We all have times I think when we play the game for the sake of simplicity and weariness.Nothing wrong in playing those rules briefly, in order to do something for ourselves for a change.Not much of it is about us after all.
Good wishes, hope all is well and sleep is happening.He's beautiful! x

Reena said...

"I must avoid referring to my Omma and Appa as Omma and Appa and must refer to them as "biological mother" and "biological father." It's the game where all my hopes and desires for having a merged family must remain unspoken, buried, because such wants and expressions are almost heretical."

Melissa this reality for you breaks my heart! Not just for you but also for your son. I so wish that all of your family could begin to merge in the way you desire.

As wonderful of an event as the birth of your son-- I can only imagine the 'added' pressures you are feeling from all of your family. Maybe I am reading into your post.

Parents often tell their children that the birth or adoption of a sibling will not detract from the love they (the child) receive, but add to the love in the family.

I wonder why parents cannot apply this same reasoning to themselves in the situation of adoption and reunification.

One last thing, I consider you to be a messenger of wisdom-- not negativity.

The Declassified Adoptee said...

Melissa, I have felt this very same way many times. When people are unsupportive and discouraging in-general or when they treat me as if I am making a big deal out of something they consider small. Or, when I am taking baby steps trying to, like you said, integrate my two families and live authentically in terms of how I feel about adoption and one step seemed too big and I get overwhelmed with not feeling understood.

The inability of others to see adoption as anything other than all-positive or a non-issue is not your fault, Melissa.

Is a woman who blogs about workplace issues and inequality "whining?"

Is an individual who blogs about institutional racism "whining?"

No, because we acknowledge that those things are huge problems in society.

Are you "whiny" to another person because you really are? Or because they are the ones denying the issues in adoption?

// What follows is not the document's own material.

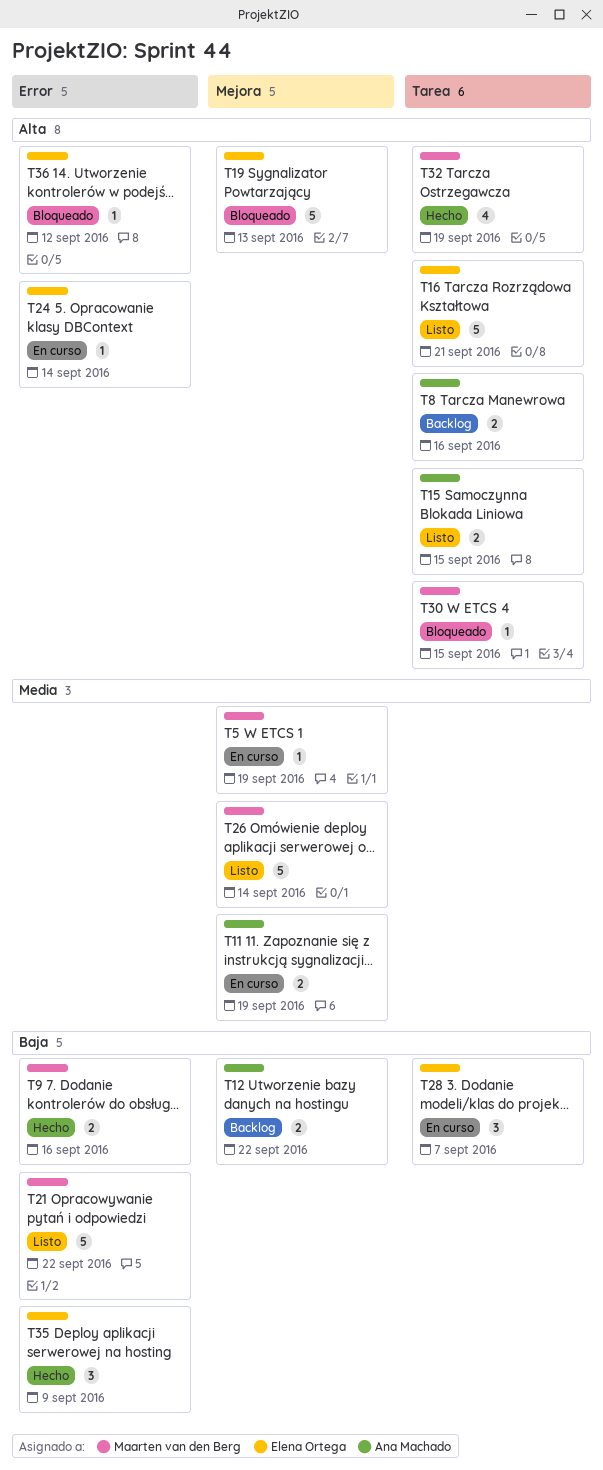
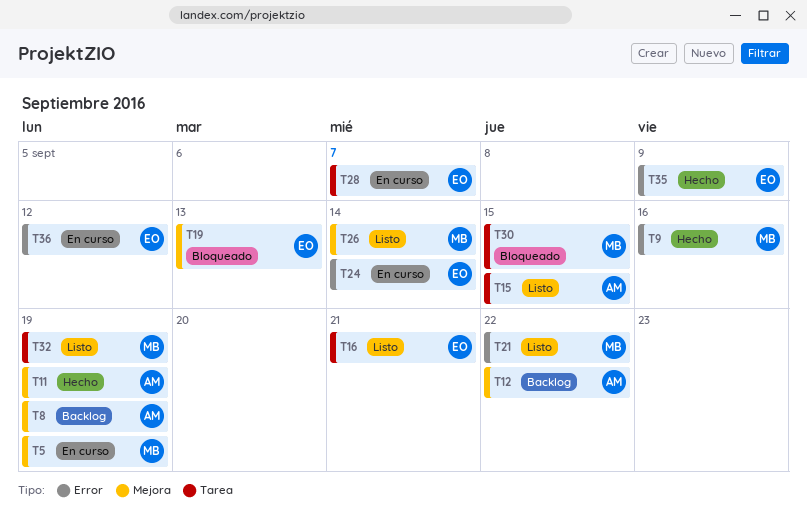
T8, label: Tarea -> Mejora
T8, due: Sep 16 -> Sep 19
T11, status: En curso -> Hecho
T32, status: Hecho -> Listo
T36, status: Bloqueado -> En curso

The urge to play the game is ever present because it makes us happy when we make others happy. But the catch22, as you said, is that lacking authenticity and the ability to express what we really feel will detract from our happiness. Loyalty in relationships isn't about one person meeting everyone's needs. It is about everyone involved being loyal, including to you. We have just as much of a right to expect that those in our lives will uphold our needs as much as they expect the same from us.

People who call you whiny or suggest essentially that your relationships should be one-sided where you forsake whats important and authentic to benefit others have not overcome the adoption stigma.

Samantha Franklin said...

You put it into words so well...thank you. I clearly remember this after the birth of my son 6 yrs ago...and still feel it.

Campbell said...

Having a baby is a perfect opportunity to take charge of family dynamics, to dictate how things are going to be. If it's too frightening to have expectations of your family for yourself, have and make them known on behalf of your son. You are in charge of what goes on around your child. Let everyone know how it's going to be from now on and they can either get on board, or not. My guess is they will. Good luck, cheering for your team.

Pix said...

You are right. There ARE times when you play the game, and the reasons for playing are valid. Convenience, emotional protection, whatever. Do it on your terms. But the more you are authentic with yourself, even though it sucks and it's hard, the more authentic life you will live. For the record, I dealt with many of the same issues (the game playing) after my parent's divorce. I tip toed around folks, using different names for them depending on which group I was with, etc., until one day I decided to call it like I saw it. It didn't go over well and was a painful endeavor, but I'm glad I was honest with myself and all of them. I think a lot of the angst I felt was based off being angry with myself for not standing my ground. Good luck on your journey.